Extraia, sem qualquer alteração, o trecho do texto sobre o papel do professor que vai de "O papel do professor" até "Ensino da Filosofia)".

→ **EXCERTO DO DOCUMENTO**:
++++++++

O papel do professor e a relação entre educação e cultura



(Artigo escrito no âmbito da disciplina de Ética e Deontologia, Mestrado em Ensino da Filosofia)


Se partirmos de uma definição meramente etimológica, o professor é aquele que professa, ou seja, aquele que serve de veículo a uma doutrina, de um pensamento ou de um conjunto de ideias. Neste contexto, o seu papel é o de transmitir ao outro aquilo que este não sabe, não conhece, não professa. O professor é aquele que cultiva, que faz profissão, que se dedica a algo. Nas primeiras civilizações, muito antes de o professor se assumir como um profissional do ato de professar – ou ensinar se quisermos -, a educação e a transmissão de conhecimento eram exercidos pelos conhecedores do ofício que se pretendia ensinar. Não existia uma verdadeira separação entre o praticante, o artista, o filósofo, o profissional, e o mestre. Poucos tinham acesso a um verdadeiro “sistema de ensino integral”, pelo que estava bem diferenciada a aprendizagem e os seus vários contextos. Na Suméria, no Egipto ou mesmo na Grécia, a aprendizagem da escrita, dos elementos da matemática e da geometria, e de outros conhecimentos considerados “superiores”, não estava acessível a todos, mas apenas a uma elite considerada destinada a administração do estado, ou ao sacerdócio. Os restantes, o povo, estava limitado aos conhecimentos que os seus pais, os seus avós, os seus bisavós, iam eternizando de geração em geração, num processo de transmissão de conhecimentos práticos básicos, suficientes para garantir que o ofício dos antepassados seria praticado pelos descendentes, sem grandes expectativas de ascensão a um outro plano da hierarquia social, garante de uma ordem sancionada pelos deuses. Neste contexto, é legitimo afirmar que o processo educacional – se é que podemos falar assim – servia única e exclusivamente como garante da tradição. A sobrevivência de uma civilização, de uma cultura, a sua perenidade ao longo das eras, a sua supremacia cultural e política, dependia do modo como as novas gerações compreendessem e perpetuassem os costumes, tradições e mitos dos antepassados.

++++++++

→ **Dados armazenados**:
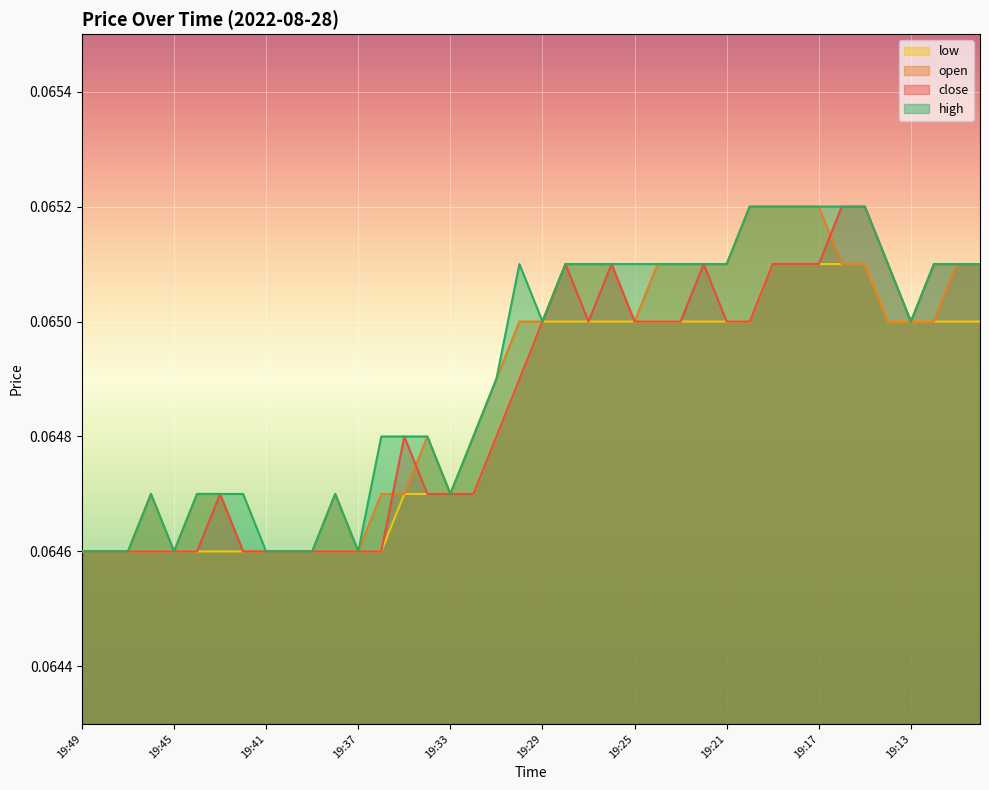

Reading right to left, what are all the values shown in this chart?

close: 19:10=0.1	19:11=0.1	19:12=0.1	19:13=0.1	19:14=0.1	19:15=0.1	19:16=0.1	19:17=0.1	19:18=0.1	19:19=0.1	19:20=0.1	19:21=0.1	19:22=0.1	19:23=0.1	19:24=0.1	19:25=0.1	19:26=0.1	19:27=0.1	19:28=0.1	19:29=0.1	19:30=0.1	19:31=0.1	19:32=0.1	19:33=0.1	19:34=0.1	19:35=0.1	19:36=0.1	19:37=0.1	19:38=0.1	19:39=0.1	19:40=0.1	19:41=0.1	19:42=0.1	19:43=0.1	19:44=0.1	19:45=0.1	19:46=0.1	19:47=0.1	19:48=0.1	19:49=0.1
open: 19:10=0.1	19:11=0.1	19:12=0.1	19:13=0.1	19:14=0.1	19:15=0.1	19:16=0.1	19:17=0.1	19:18=0.1	19:19=0.1	19:20=0.1	19:21=0.1	19:22=0.1	19:23=0.1	19:24=0.1	19:25=0.1	19:26=0.1	19:27=0.1	19:28=0.1	19:29=0.1	19:30=0.1	19:31=0.1	19:32=0.1	19:33=0.1	19:34=0.1	19:35=0.1	19:36=0.1	19:37=0.1	19:38=0.1	19:39=0.1	19:40=0.1	19:41=0.1	19:42=0.1	19:43=0.1	19:44=0.1	19:45=0.1	19:46=0.1	19:47=0.1	19:48=0.1	19:49=0.1
high: 19:10=0.1	19:11=0.1	19:12=0.1	19:13=0.1	19:14=0.1	19:15=0.1	19:16=0.1	19:17=0.1	19:18=0.1	19:19=0.1	19:20=0.1	19:21=0.1	19:22=0.1	19:23=0.1	19:24=0.1	19:25=0.1	19:26=0.1	19:27=0.1	19:28=0.1	19:29=0.1	19:30=0.1	19:31=0.1	19:32=0.1	19:33=0.1	19:34=0.1	19:35=0.1	19:36=0.1	19:37=0.1	19:38=0.1	19:39=0.1	19:40=0.1	19:41=0.1	19:42=0.1	19:43=0.1	19:44=0.1	19:45=0.1	19:46=0.1	19:47=0.1	19:48=0.1	19:49=0.1
low: 19:10=0.1	19:11=0.1	19:12=0.1	19:13=0.1	19:14=0.1	19:15=0.1	19:16=0.1	19:17=0.1	19:18=0.1	19:19=0.1	19:20=0.1	19:21=0.1	19:22=0.1	19:23=0.1	19:24=0.1	19:25=0.1	19:26=0.1	19:27=0.1	19:28=0.1	19:29=0.1	19:30=0.1	19:31=0.1	19:32=0.1	19:33=0.1	19:34=0.1	19:35=0.1	19:36=0.1	19:37=0.1	19:38=0.1	19:39=0.1	19:40=0.1	19:41=0.1	19:42=0.1	19:43=0.1	19:44=0.1	19:45=0.1	19:46=0.1	19:47=0.1	19:48=0.1	19:49=0.1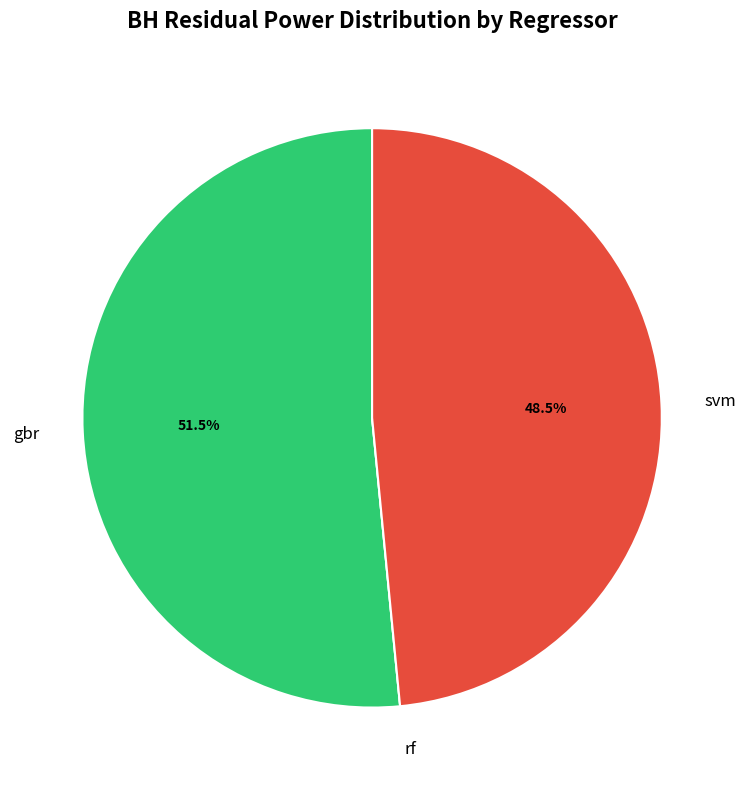

Which slice is the largest?

gbr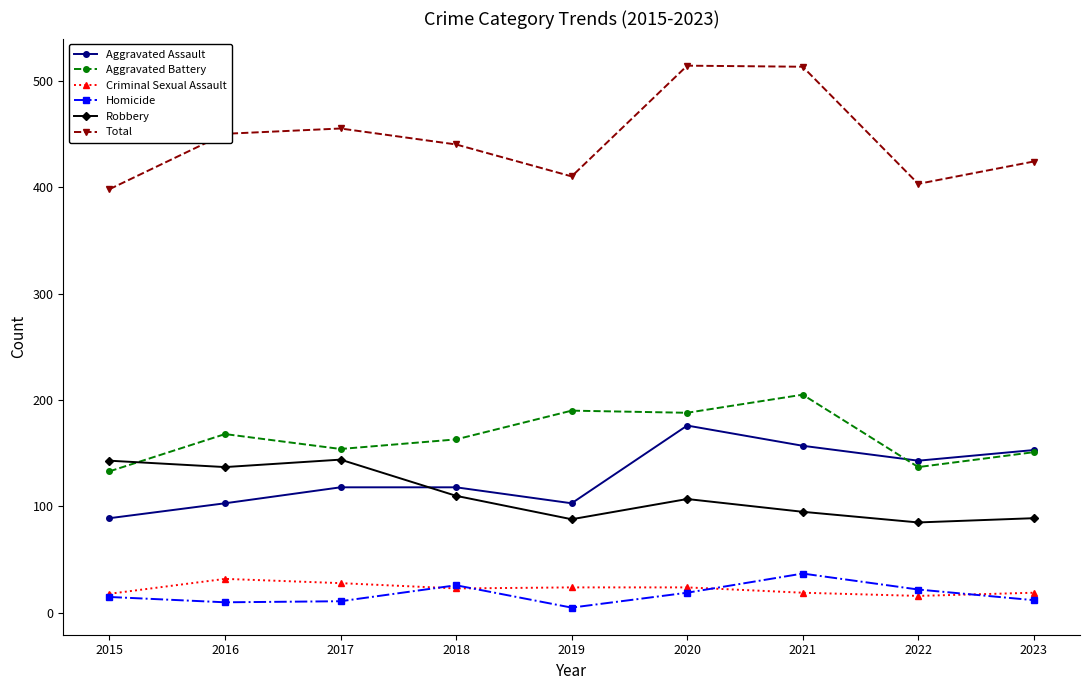

Which series has the largest range (max minus min)?

Total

++++++++

→ **RESPOSTA**:
O papel do professor e a relação entre educação e cultura



(Artigo escrito no âmbito da disciplina de Ética e Deontologia, Mestrado em Ensino da Filosofia)